Der nächste Schritt war der Kauf des israelischen Unternehmens XM Cyber, das innovative Ansätze zur Abwehr von Cyberangriffen verfolgt. „Erst wollten wir nur Kunde werden. Aber dann gab es ein Übernahmeangebot aus den USA, dem wir zuvorgekommen sind“, sagt Schumann. Jetzt gehört XM Cyber der Schwarz-Gruppe und schützt deren eigene IT, die Stackit-Cloud und die Netzwerke von Kunden. Der Motorsägenhersteller Stihl und die Drogeriekette dm zählen beispielsweise dazu.

Hier entsteht Deutschlands digitale Zukunft

Damit sind Schumann und Müller aber noch lange nicht am Ziel. Die beiden Manager, die miteinander einen vertrauten, kumpelhaft-flapsigen Umgangston pflegen und wie der lebendige Gegenbeweis zu allen Vorbehalten gegen Doppelspitzen wirken, haben noch viel vor. Künstliche Intelligenz (KI) wird eines der Schlüsselthemen. Gemeinsam mit SAP, Bosch und weiteren Investoren ist die Schwarz-Gruppe Ende 2023 bei dem Heidelberger KI-Start-up Aleph Alpha eingestiegen – als größter Geldgeber.
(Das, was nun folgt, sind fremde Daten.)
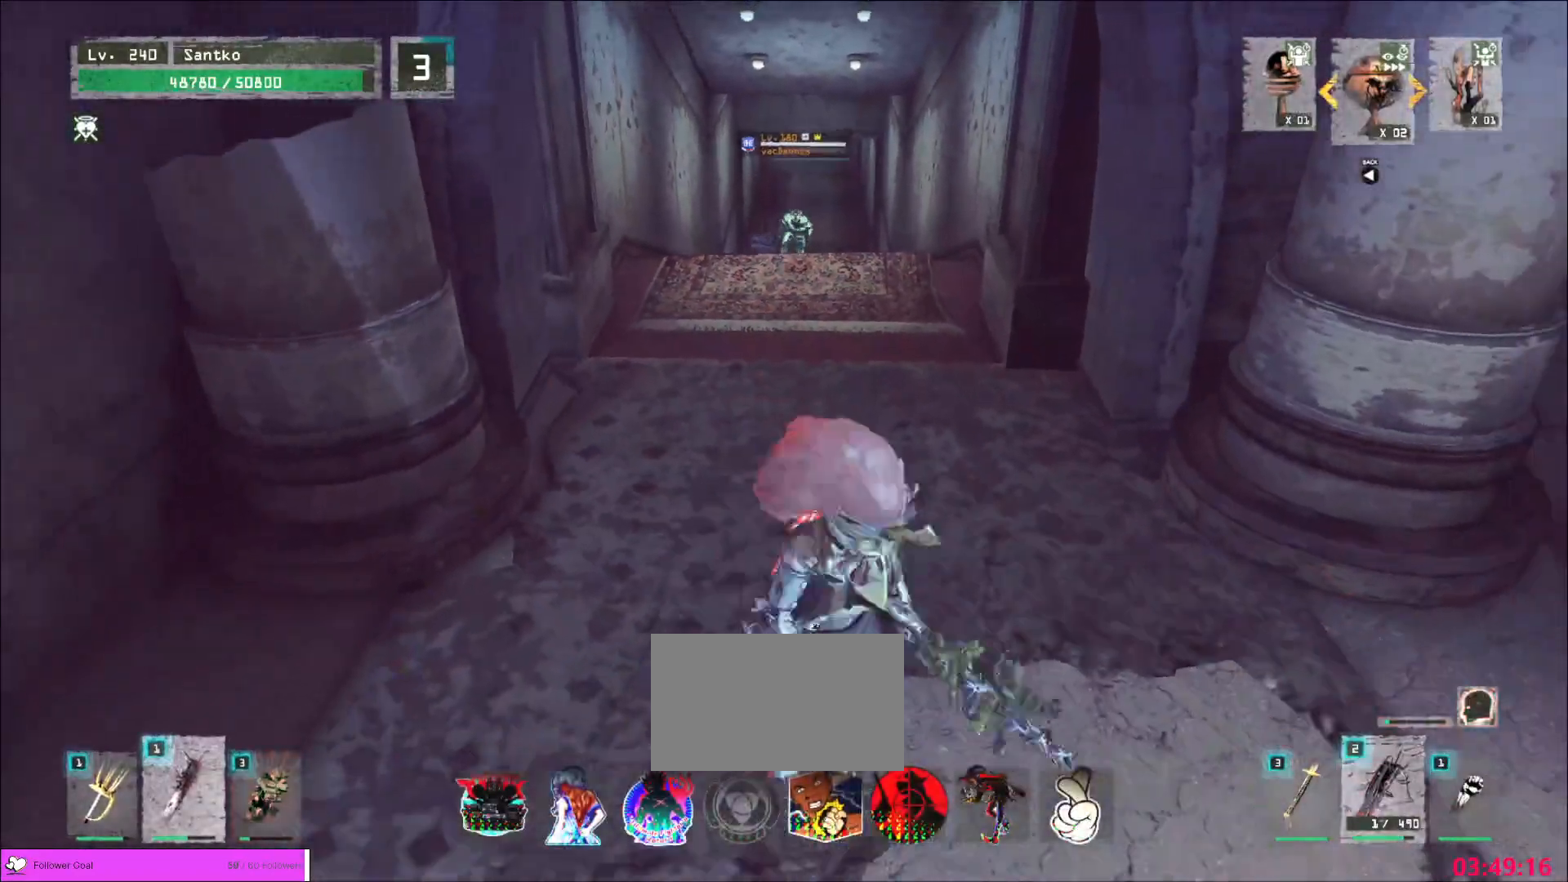
{"keys": ["d"], "mouse": [], "events": [[80, "w", "up"], [120, "1", "up"], [160, "1", "down"], [240, "1", "up"]]}
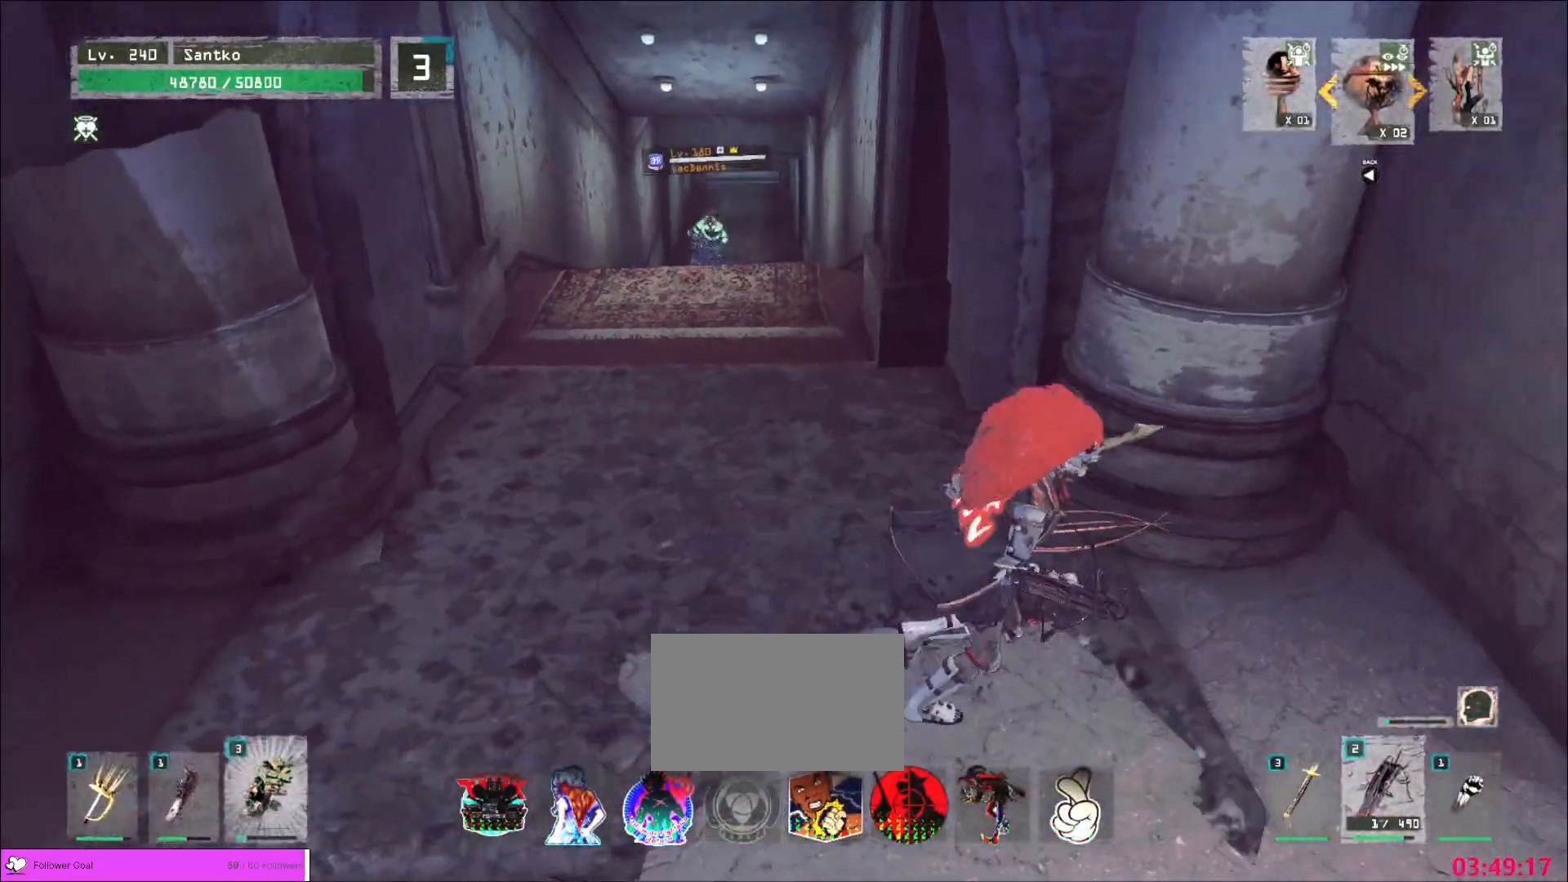
{"keys": [], "mouse": [], "events": [[120, "w", "down"], [240, "d", "up"], [320, "w", "up"]]}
Wieder war die Motivation der Wille zur Souveränität.

„Uns war es wichtig, dass Aleph Alpha nicht auf Risikokapital aus den Vereinigten Staaten angewiesen ist, sondern Investoren in Deutschland findet, die selbst Kunden werden.“ Nun schaue man, welche Geschäftsmodelle es bei Lidl und Kaufland für KI-Anwendungen mit den eigenen Daten gebe. „Das ist ein Datenschatz, auf dem wir hier sitzen“, ergänzt Schumann und erklärt damit auch, was ihn dazu bewogen hat, aus der IT-Branche in den Einzelhandel zu wechseln. 

Das ist wohl das Erfolgsrezept der beiden Schwarz-Digits-Chefs: Sie ergänzen sich. Müller hat seine Karriere innerhalb des Unternehmens gemacht. Er weiß, wie der Handelsriese funktioniert. Schumann kam von außen, er will Dinge verändern. Oder wie er selbst es ausdrückt: „Christian ist der beste ‚Run the company‘-Mann in der IT, den ich in 30 Jahren kennengelernt habe. Und meine Aufgabe ist ‚­Change the company‘. Beides zusammen passt perfekt.“

Und während die beiden in Neckarsulm den Konzern umkrempeln, entsteht im benachbarten Heilbronn ein 23 Hektar großer KI-Campus, finanziert und initiiert von der Stiftung des Unternehmensgründers Dieter Schwarz.

Wer nach Deutschlands digitaler Zukunft sucht, sollte hierher reisen.